• **Task objective**
Output exactly, with nothing added, the entries from the first line through the line with "桜の時期が終わり 各種花が咲いてます".

*** Opening Material provided ***

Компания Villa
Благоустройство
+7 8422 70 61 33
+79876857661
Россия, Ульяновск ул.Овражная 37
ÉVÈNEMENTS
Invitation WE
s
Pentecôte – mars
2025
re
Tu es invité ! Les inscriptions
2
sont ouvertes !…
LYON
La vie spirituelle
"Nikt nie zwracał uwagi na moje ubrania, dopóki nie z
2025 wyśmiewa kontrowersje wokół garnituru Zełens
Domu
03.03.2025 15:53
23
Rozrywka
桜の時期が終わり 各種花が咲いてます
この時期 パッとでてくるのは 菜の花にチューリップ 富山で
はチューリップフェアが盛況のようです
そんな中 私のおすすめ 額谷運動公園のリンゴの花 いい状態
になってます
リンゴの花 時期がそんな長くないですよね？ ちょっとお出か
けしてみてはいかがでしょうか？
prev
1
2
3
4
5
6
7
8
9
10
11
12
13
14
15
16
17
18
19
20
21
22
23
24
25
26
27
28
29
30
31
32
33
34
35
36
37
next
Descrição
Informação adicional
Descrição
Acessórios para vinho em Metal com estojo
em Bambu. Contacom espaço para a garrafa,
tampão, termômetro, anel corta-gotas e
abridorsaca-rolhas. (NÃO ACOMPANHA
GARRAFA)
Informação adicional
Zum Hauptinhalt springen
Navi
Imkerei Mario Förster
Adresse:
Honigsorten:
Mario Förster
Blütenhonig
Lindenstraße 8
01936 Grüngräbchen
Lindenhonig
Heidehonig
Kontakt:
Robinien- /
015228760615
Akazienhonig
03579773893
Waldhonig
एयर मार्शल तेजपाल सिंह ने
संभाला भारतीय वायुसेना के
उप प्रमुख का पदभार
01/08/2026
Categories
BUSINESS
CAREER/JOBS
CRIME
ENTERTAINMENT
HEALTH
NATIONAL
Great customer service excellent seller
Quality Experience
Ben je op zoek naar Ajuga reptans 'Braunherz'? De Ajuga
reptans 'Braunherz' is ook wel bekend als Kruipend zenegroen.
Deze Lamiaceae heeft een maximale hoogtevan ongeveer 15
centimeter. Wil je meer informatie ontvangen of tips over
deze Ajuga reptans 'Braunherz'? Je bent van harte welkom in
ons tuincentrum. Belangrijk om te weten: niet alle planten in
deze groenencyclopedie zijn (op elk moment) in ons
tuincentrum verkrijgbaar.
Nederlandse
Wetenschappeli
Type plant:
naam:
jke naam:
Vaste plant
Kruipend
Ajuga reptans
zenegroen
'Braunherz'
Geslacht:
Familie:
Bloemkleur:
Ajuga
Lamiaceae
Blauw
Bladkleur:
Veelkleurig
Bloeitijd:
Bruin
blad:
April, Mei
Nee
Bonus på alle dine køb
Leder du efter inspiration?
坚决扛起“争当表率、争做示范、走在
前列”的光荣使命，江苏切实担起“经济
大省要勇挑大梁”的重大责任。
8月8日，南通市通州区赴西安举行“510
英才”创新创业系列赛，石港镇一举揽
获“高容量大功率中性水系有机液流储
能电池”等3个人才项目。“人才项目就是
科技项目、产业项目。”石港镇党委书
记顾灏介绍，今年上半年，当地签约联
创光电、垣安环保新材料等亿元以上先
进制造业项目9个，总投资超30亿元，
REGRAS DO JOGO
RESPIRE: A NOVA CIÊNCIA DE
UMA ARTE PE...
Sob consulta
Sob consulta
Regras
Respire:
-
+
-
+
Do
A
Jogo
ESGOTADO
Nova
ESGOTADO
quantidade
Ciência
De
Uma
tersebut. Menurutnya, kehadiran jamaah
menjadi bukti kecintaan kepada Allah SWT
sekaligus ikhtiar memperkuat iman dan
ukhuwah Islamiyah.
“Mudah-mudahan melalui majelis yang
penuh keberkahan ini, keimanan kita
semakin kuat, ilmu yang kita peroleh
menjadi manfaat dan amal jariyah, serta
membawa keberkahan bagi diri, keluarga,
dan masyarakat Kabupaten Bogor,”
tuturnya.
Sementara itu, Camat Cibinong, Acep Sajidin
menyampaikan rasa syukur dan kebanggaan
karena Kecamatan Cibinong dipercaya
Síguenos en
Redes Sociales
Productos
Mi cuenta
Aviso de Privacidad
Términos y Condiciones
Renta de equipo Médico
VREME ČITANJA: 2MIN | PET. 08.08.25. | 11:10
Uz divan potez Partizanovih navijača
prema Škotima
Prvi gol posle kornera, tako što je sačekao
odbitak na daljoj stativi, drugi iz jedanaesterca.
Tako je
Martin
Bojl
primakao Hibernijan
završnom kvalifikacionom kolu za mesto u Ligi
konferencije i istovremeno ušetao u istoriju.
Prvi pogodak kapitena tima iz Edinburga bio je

*** Closing Material provided ***

• **Exercise result**
Компания Villa
Благоустройство
+7 8422 70 61 33
+79876857661
Россия, Ульяновск ул.Овражная 37
ÉVÈNEMENTS
Invitation WE
s
Pentecôte – mars
2025
re
Tu es invité ! Les inscriptions
2
sont ouvertes !…
LYON
La vie spirituelle
"Nikt nie zwracał uwagi na moje ubrania, dopóki nie z
2025 wyśmiewa kontrowersje wokół garnituru Zełens
Domu
03.03.2025 15:53
23
Rozrywka
桜の時期が終わり 各種花が咲いてます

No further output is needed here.